How would you describe the repertoire you’ll be performing, and with which of the composers do you identify most and why?
Normally I perform a French repertoire because I feel it with great passion, but this time I wanted to do something different, so I’ll be performing a Germanic repertoire. Specifically, I’ve chosen Hugo Wolf’s Mörike Lieder, because I think they form an amazing piece. It’s also a very valuable experience for my career, because there are lots of aspects that require work, both technically and personally, since the texts are very philosophical and you need to have a good understanding of what they mean to be able to communicate it. And I only started exploring this work by Wolf a few years ago, relatively recently. It’s the same with Schumann and his Gedichte der Königin Maria Stuart, with the letters to Queen Elizabeth: it’s five songs that require a lot of work, because they talk about her feelings at a time when she knows she’s going to die.

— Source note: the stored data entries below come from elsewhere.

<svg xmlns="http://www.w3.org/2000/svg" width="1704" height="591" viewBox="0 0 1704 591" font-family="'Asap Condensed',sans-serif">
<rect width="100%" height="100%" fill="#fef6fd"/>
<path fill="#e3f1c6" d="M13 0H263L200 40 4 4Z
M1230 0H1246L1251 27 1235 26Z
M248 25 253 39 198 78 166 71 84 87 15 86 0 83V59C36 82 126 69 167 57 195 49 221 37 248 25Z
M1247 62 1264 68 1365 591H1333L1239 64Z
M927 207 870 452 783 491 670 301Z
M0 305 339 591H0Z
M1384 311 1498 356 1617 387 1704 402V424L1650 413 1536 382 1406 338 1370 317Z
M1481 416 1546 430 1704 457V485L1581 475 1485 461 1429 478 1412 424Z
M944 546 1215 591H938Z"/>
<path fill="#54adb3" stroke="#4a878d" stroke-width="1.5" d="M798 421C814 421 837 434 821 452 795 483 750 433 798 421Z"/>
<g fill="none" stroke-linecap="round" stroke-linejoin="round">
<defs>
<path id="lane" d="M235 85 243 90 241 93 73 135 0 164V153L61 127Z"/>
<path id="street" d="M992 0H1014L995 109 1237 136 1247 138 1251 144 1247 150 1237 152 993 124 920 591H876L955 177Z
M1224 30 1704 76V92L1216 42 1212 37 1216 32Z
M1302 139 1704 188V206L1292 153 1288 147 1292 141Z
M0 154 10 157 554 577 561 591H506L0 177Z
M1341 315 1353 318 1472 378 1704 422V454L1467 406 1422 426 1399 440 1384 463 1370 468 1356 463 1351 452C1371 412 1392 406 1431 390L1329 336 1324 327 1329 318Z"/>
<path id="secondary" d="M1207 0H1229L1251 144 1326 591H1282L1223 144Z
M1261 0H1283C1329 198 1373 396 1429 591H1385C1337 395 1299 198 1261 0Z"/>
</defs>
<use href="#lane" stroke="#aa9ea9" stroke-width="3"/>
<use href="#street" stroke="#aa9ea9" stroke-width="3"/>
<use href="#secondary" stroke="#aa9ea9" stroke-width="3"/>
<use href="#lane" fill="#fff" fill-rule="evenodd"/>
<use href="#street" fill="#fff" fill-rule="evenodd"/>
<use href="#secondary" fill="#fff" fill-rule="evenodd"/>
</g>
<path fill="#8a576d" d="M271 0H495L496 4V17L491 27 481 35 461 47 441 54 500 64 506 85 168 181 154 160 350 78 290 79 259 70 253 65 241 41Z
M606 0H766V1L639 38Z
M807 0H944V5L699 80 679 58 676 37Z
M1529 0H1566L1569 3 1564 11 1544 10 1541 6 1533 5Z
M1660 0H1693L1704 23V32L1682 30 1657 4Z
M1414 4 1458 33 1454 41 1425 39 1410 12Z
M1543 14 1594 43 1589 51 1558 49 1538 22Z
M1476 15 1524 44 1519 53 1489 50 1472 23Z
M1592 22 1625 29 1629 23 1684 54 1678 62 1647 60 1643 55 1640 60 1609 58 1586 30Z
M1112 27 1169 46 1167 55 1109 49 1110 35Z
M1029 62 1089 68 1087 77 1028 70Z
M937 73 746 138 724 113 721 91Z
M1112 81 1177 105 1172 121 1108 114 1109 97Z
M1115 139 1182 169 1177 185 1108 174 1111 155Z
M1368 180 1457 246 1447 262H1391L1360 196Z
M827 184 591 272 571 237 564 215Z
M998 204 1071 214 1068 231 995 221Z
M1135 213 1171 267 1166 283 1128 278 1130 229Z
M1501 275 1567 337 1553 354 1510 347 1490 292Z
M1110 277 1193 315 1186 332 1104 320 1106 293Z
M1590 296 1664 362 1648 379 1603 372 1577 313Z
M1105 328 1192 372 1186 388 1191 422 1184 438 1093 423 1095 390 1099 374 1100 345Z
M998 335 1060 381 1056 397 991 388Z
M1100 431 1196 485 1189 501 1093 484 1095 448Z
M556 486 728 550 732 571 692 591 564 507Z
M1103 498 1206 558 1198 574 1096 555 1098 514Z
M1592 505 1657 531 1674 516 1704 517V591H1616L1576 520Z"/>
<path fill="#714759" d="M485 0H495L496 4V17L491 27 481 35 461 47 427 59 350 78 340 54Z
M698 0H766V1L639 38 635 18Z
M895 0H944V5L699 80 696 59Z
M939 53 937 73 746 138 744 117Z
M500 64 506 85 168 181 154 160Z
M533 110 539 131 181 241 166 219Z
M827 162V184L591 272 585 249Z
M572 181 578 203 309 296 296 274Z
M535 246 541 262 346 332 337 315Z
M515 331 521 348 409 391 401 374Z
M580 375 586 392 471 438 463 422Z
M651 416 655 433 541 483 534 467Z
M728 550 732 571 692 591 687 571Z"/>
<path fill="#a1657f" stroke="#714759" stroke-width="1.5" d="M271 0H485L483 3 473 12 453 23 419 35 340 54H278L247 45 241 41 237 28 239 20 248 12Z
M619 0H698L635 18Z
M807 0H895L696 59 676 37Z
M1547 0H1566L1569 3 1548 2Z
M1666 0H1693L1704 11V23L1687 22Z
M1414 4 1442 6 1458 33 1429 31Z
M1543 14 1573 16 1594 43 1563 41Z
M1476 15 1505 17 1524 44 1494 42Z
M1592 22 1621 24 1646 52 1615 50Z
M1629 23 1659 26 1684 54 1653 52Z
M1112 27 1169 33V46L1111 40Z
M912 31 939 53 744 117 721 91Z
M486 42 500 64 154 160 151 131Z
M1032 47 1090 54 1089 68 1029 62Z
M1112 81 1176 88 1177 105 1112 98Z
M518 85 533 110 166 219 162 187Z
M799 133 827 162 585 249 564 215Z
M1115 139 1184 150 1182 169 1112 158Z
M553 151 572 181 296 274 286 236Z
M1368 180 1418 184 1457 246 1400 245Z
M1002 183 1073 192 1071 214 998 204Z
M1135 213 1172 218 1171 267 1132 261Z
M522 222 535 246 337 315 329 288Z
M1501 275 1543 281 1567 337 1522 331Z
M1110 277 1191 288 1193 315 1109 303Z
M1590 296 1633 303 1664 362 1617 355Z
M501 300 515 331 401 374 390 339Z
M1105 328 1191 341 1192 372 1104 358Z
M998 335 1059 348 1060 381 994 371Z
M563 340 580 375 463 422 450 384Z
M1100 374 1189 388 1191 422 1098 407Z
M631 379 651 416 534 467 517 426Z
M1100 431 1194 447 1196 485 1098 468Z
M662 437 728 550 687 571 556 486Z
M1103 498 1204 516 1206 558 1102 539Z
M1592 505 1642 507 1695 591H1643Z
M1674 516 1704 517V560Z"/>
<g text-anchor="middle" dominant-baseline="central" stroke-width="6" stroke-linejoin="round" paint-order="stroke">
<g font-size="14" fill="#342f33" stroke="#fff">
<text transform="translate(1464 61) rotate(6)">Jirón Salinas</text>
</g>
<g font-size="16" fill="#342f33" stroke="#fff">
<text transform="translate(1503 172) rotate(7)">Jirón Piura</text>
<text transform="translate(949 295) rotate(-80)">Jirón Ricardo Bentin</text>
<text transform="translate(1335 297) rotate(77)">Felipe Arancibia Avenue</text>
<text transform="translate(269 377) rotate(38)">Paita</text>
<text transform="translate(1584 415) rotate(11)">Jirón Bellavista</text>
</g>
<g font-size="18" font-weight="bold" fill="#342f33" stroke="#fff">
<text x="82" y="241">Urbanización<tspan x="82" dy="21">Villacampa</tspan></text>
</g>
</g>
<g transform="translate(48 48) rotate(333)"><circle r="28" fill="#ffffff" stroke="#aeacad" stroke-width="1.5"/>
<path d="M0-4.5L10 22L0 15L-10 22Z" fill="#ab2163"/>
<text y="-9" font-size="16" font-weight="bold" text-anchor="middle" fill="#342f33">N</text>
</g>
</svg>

I’ve chosen Dvořák for the second part, because I feel like an ambassador for this music. I can sing in Czech, my mother tongue, and that makes me feel really lucky. I try to include Czech music in many of my recitals.
As for the music of Schönberg, the cabaret songs may sometimes sound a bit strange to the audience, who may think it’s modern music. They were written when the composer was working in a bar and they’re typical cabaret songs, very melodic and fun, but with amazing harmony. Although they may sound like very modern pieces, they’re totally classic. They make it possible to show a happier feeling than the depressive tone of the first part. The second part is less dramatic.
Is singing lied important for a soprano’s career?
I think that nowadays, young singers don’t pay attention to this genre and they only focus on wanting to sing opera, because opera is more glamorous, you sing in front of large audiences, you earn more money and everything is on a bigger scale. I think it’s a mistake to focus so much on opera, because it’s very important to know how to do lied recitals, mini operas, and to work with poetic texts that are fantastic and that you often don’t find in opera texts. Opera librettos are good, of course, but they’re not interpretations of unique poems like lied. It’s important for young voices to learn to work without being accompanied by large orchestras. Lied often commands more respect, because you don’t have staging or the help of the wardrobe, just a piano and your voice. Lied is pure. You also perform in front of a smaller audience. And audience should understand lied as well, because audiences want to see big shows and it’s necessary to educate them with other repertoires and formats. Unfortunately, there aren’t lots of people who follow lied recitals, but I again insist that it’s very important to know how to sing without a director or orchestra and just with piano accompaniment. In lied recitals, you have to be purely artistic and give the best of yourself.
What does it mean to you to have Mitsuko Uchida as piano accompanist?
We’ve been performing together for years now and I think she’s one of the best pianists around today. She grew up in Vienna and has a very direct relationship with German lied and knows the repertoire well. This means that although she doesn’t sing, she understands the texts perfectly because she speaks German and she’s a lied lover. The collaboration is a pleasure for me; we’ve worked several times with other programmes.
What do you think about the Palau de la Música Catalana? And Barcelona?
The Palau is beautiful. I like the country in general. I live in Germany and you know that Germans live to work, while you, on the other hand, work to live. You’re people who take advantage of life and enjoy it. The audience always makes me feel at home and I can feel the warmth. I capture their enthusiasm and their kindness from the stage. It’s always wonderful.